È una cosa importante, perché fino ad ora gli scienziati avevano varie teorie su come si formano queste nubi di plasma nella parte alta dell'atmosfera, ma non potevano dimostrare quale fosse quella giusta. Con una sola navicella, nessuno riusciva a vedere il quadro completo.
Erosione asimmetrica
Un dettaglio che mi ha colpito: questa perdita di atmosfera non avviene in modo uniforme intorno a Marte. È concentrata su un lato del pianeta, dipende da dove punta il campo elettrico del vento solare in un dato momento.
Quindi Marte ha un "lato soleggiato" anche per quanto riguarda la perdita di atmosfera. Il lato che guarda verso il vento solare viene colpito di più, mentre l'altro ha un po' di tregua. È un attacco costante e asimmetrico.
Cosa significa per capire Marte
Questa ricerca aiuta a risolvere uno dei più grandi misteri del nostro sistema solare: cosa è successo a Marte?
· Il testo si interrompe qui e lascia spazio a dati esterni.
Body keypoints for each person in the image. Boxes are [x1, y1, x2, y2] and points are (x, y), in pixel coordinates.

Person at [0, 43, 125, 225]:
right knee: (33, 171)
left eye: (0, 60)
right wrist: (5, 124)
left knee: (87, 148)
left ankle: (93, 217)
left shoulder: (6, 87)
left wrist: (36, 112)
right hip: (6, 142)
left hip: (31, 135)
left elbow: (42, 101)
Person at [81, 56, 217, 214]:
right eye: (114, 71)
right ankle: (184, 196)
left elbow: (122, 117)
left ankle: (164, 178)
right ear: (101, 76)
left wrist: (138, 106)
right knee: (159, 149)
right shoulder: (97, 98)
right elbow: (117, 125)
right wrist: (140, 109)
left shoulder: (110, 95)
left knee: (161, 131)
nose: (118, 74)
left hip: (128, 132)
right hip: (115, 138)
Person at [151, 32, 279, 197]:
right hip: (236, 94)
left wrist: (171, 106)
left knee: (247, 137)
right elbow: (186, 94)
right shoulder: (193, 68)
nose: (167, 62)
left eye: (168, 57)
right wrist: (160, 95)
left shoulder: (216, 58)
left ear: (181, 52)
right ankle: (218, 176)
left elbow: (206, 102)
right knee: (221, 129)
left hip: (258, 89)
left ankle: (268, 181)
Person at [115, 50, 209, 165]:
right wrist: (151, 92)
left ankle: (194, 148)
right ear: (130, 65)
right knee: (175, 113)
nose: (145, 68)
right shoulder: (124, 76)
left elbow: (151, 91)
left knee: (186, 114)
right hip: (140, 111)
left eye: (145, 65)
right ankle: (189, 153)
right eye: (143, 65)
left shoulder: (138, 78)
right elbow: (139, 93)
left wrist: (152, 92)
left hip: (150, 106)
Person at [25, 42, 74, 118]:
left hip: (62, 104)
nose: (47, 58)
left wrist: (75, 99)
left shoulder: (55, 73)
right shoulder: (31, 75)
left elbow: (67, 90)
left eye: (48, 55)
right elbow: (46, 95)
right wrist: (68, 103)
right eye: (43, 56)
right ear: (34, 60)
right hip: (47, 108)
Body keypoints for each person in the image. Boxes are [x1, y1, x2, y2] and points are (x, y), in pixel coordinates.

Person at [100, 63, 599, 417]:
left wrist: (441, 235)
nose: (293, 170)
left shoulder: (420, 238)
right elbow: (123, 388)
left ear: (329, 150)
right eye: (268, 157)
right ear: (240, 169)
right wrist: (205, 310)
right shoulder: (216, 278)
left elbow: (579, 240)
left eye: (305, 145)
Gli scienziati pensano che un tempo Marte avesse un'atmosfera molto più densa e forse anche acqua liquida sulla superficie. Miliardi di anni fa potrebbe essere stato abitabile. Poi qualcosa è cambiato. Il pianeta è diventato il deserto freddo e secco che vediamo oggi — un mondo senza acqua che scorre, senza atmosfera densa, e certamente senza vita che noi sappiamo.
Capire i meccanismi di fuga dell'atmosfera, come queste onde di Kelvin-Helmholtz, potrebbe aiutarci a ricostruire la trasformazione di Marte. Se abbiamo perso atmosfera a questo ritmo per miliardi di anni, si spiega molto del perché Marte sia finito così diverso dalla Terra.
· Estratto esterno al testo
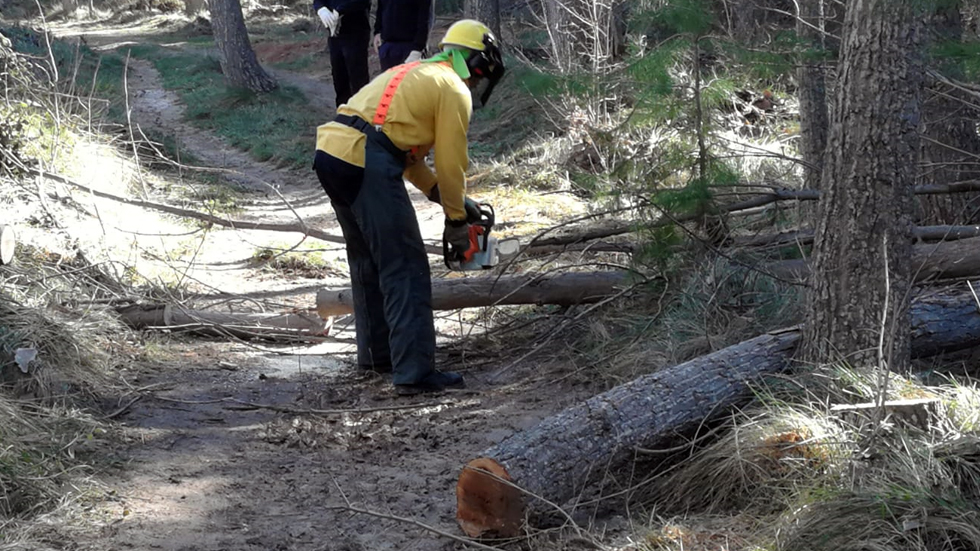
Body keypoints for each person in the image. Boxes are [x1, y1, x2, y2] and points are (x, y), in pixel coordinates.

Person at [312, 19, 505, 395]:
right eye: (482, 75)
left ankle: (378, 355)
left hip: (332, 152)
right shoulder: (453, 88)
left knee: (369, 259)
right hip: (365, 159)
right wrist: (455, 219)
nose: (479, 84)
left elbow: (402, 154)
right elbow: (452, 163)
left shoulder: (415, 72)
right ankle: (415, 372)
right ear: (479, 64)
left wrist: (443, 197)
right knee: (406, 266)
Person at [313, 0, 371, 107]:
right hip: (335, 34)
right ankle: (342, 114)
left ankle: (362, 114)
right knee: (338, 75)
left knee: (358, 77)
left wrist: (339, 11)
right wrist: (321, 8)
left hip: (356, 32)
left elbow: (362, 2)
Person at [373, 0, 433, 71]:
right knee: (389, 81)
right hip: (388, 46)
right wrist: (377, 32)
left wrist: (418, 49)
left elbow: (425, 18)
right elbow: (381, 9)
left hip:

Il quadro più ampio: anche gli esopianeti
Quello che davvero appassiona gli scienziati è che questo processo probabilmente non è unico di Marte. Qualsiasi pianeta senza un forte campo magnetico potrebbe subire un'erosione simile dell'atmosfera. Include alcuni esopianeti — pianeti che orbitano attorno ad altre stelle — che gli astronomi stanno studiando.
Immagina di scoprire un pianeta delle dimensioni della Terra nella zona abitabile, solo per renderti conto che non ha campo magnetico e potrebbe star lentamente perdendo la sua atmosfera verso la sua stella. È un pensiero che fa riflettere. E rende ancora più prezioso lo scudo magnetico che protegge la Terra.
Guardando avanti
I ricercatori vogliono approfondire. Vogliono capire quando queste onde di Kelvin-Helmholtz si formano più facilmente, come evolvono nel tempo, e quanta perdita di atmosfera causano esattamente. Serviranno altre misurazioni da navicelle e simulazioni al computer sofisticate.
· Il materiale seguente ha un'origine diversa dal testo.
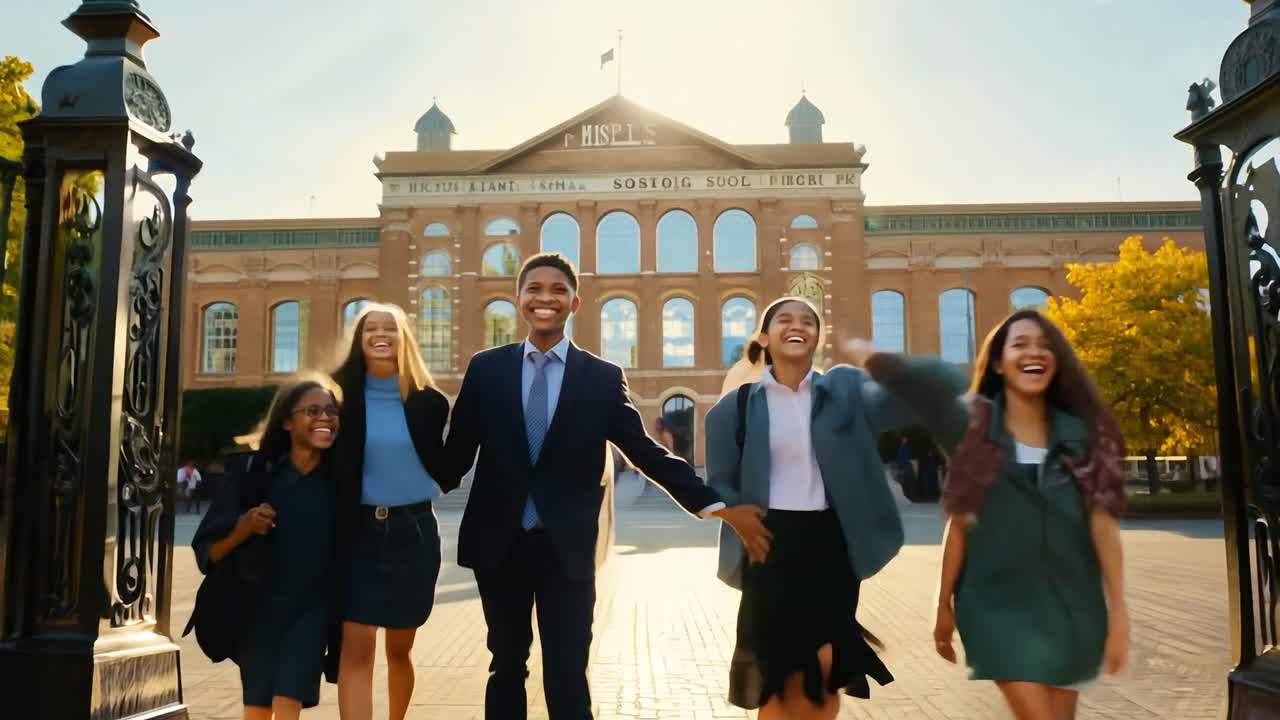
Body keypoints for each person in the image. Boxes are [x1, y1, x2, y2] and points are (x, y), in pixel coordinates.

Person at [443, 252, 771, 720]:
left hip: (568, 549)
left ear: (574, 303)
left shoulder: (599, 377)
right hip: (500, 545)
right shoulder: (486, 369)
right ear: (518, 299)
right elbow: (456, 453)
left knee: (567, 672)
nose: (545, 298)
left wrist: (717, 506)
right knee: (506, 666)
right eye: (534, 288)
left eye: (558, 290)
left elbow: (644, 451)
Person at [704, 296, 968, 720]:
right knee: (779, 676)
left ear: (817, 338)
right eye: (785, 319)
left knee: (827, 666)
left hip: (831, 545)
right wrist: (731, 514)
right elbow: (718, 483)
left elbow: (939, 384)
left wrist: (878, 360)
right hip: (768, 545)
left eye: (808, 320)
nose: (798, 325)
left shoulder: (845, 393)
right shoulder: (733, 409)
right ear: (764, 337)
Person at [933, 309, 1130, 720]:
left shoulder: (1081, 436)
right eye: (1020, 343)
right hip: (995, 605)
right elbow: (960, 524)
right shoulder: (976, 435)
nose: (1034, 352)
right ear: (1000, 363)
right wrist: (943, 604)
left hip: (1072, 608)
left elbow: (1103, 527)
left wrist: (1120, 612)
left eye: (1044, 345)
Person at [189, 376, 342, 720]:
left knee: (288, 701)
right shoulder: (255, 474)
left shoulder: (339, 481)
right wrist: (243, 529)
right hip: (257, 612)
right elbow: (209, 553)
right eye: (313, 410)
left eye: (331, 411)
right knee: (257, 708)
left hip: (311, 614)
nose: (325, 418)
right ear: (287, 421)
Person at [330, 303, 452, 720]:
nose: (381, 335)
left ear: (404, 339)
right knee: (356, 644)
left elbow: (449, 458)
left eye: (391, 329)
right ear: (359, 339)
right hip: (358, 533)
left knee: (399, 649)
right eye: (370, 329)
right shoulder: (336, 396)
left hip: (413, 533)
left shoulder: (428, 402)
La buona notizia? Questo è solo l'inizio. La missione ESCAPADE della NASA è già stata lanciata e continuerà a studiare la perdita di atmosfera causata dal vento solare. Missioni future costruiranno su quello che MAVEN ha iniziato.
Il punto della situazione
Marte sta perdendo la sua atmosfera un'onda alla volta. Non sono onde d'acqua che si infrangono su una spiaggia. Sono increspature invisibili nella parte alta dell'atmosfera, generate dalla spinta costante del vento solare, che portano via pezzi di Marte nello spazio.
È un processo lento secondo i nostri standard, ma su miliardi di anni? Ha rimodellato un intero mondo. E capire esattamente come è successo potrebbe aiutarci a comprendere l'abitabilità dei pianeti — sia nel nostro sistema solare che oltre.
Roba pazzesca per un pianeta che da qui sembra così tranquillo e immobile, vero?